A reminiscent tune...
Over the last few weeks, I've been approached by three different folks who have a distant or close friend expecting a child with DS. All three cases are exactly the same... Family in shock, a bit of mourning with this unfamiliar news and all kinds nervous. One hundred and ten percent normal. Last night we were doing our usual evening routine. Scarlett was coloring while eating (probably coloring with food), Scott was doing dishes (okay, not that usual ;) ) and I was feeding Welles his mushy, non-textured baby food. Scott had just given me the "are you ever going stay within your budget!?" run down and surprisingly we were both still in great spirits! It was a pleasant, light-hearted evening where I felt completely satisfied being with my favorite little group of people. Scott, as per norm, had music on shuffle. Suddenly, a very familiar song came on. A song I hadn't heard in quite a while. It was a song Scott and I discovered when we were staying in the hospital with Welles. It's a very touching song about a doctor giving someone difficult news to process. A song we listened to, cried to and grew to love while we held our new, perfect and unexpectedly special little child.

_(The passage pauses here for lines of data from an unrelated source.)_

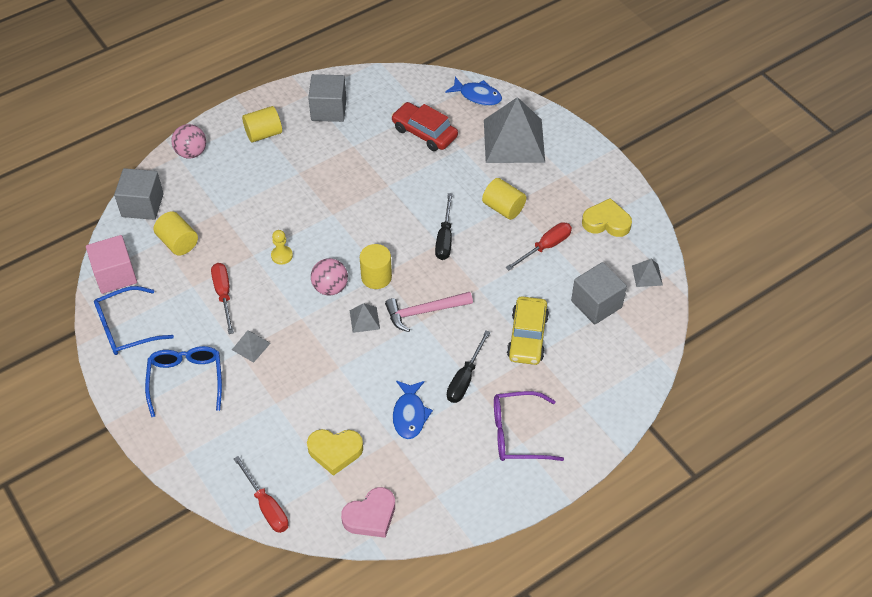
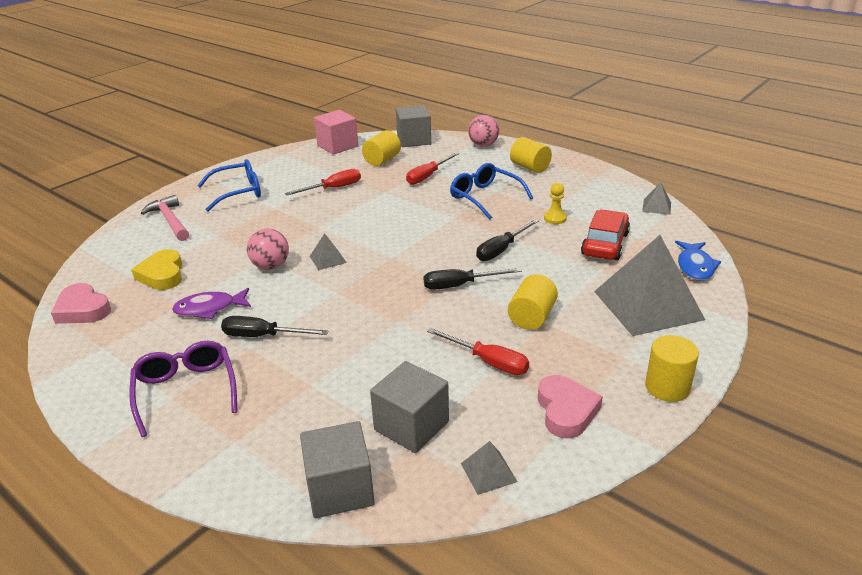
camera: 75 degrees right, 20 degrees down
(126, 328) = (286, 160): blue glasses -> blue glasses (485, 197)
(251, 346) = (280, 211): grey pyramid -> grey pyramid (656, 207)
(266, 506) = (103, 253): red screwdriver -> red screwdriver (428, 176)
(282, 256) = (389, 204): yellow pawn -> yellow pawn (555, 218)
(328, 109) = (587, 189): grey cube -> grey cube (340, 489)
(330, 287) = (361, 234): pink ball -> pink ball (271, 266)
(376, 277) = (385, 255): yellow cylinder -> yellow cylinder (667, 387)
(403, 198) = (501, 250): none -> black screwdriver
(410, 414) = (209, 309): blue fish -> purple fish
(424, 312) = (350, 291): pink hammer -> pink hammer (170, 220)
(527, 336) = (336, 372): yellow car -> none
(606, 222) = (566, 411): yellow heart -> pink heart

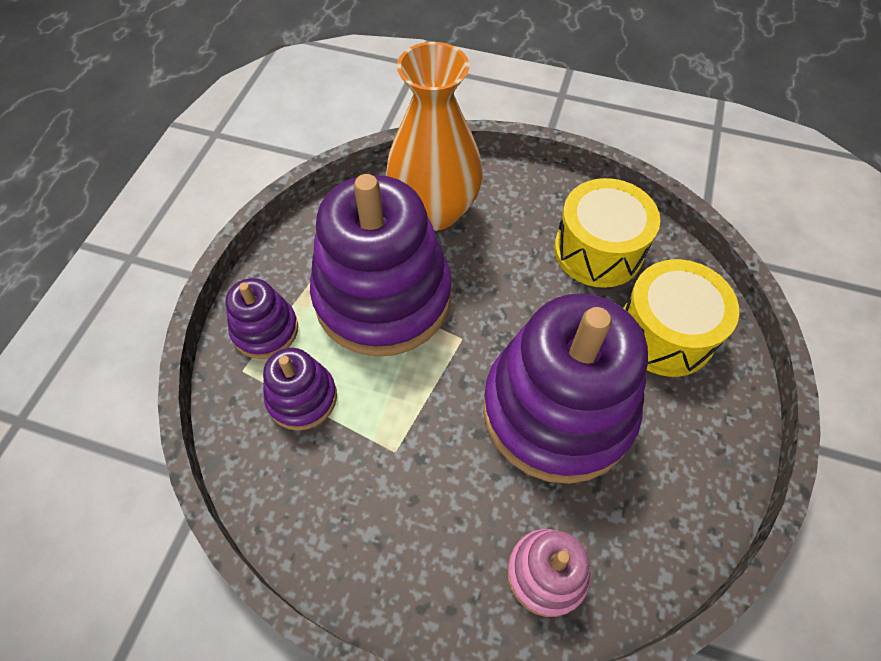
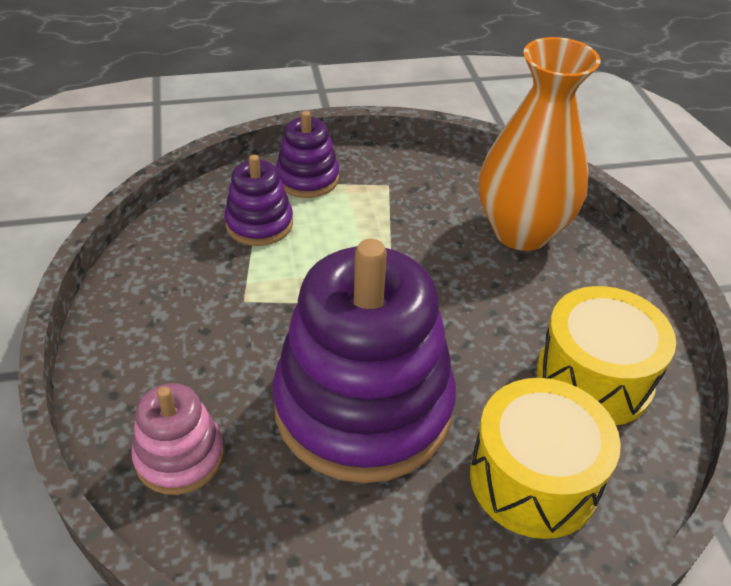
camera: 60 degrees right, 15 degrees down
(383, 297) = (394, 234): purple stacking toy -> none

While reminiscing and listening to the familiar song, I felt my eyes fill with warm tears as I was feeding the mushiness to my little Welles. I wished so badly that sixteen months ago, I could have had a flash forward and see how simple and amazing life would be in just a short amount of time. We weren't sad when we listened to this song in the hospital, just emotional with all the unknowns and love for this new tiny person.

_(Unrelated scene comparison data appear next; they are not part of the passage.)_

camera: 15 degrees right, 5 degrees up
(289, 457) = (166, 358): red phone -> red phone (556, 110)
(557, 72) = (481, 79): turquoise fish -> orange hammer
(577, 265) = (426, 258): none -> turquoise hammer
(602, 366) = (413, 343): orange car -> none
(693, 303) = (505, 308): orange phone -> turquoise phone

Within a minute of the song, Scott dried his soapy hands, put them on my shoulders and said "We sure are lucky he came to our family, aren't we?". He knew exactly what was going on and the cause for red, puffy eyes.
Talking to expectant mothers who are carrying babies with DS is one of my favorite things to do. I understand the mix of emotions perfectly, and there is nothing wrong with feeling them. It's a roller coaster, no doubt. But once you hold that baby and embrace the journey, life gets all kinds of wonderful. I can't even describe the way Welles has blessed our family or I would be typing until tears killed my computer! But really... We sure are lucky he came to our family, Scott. We sure are.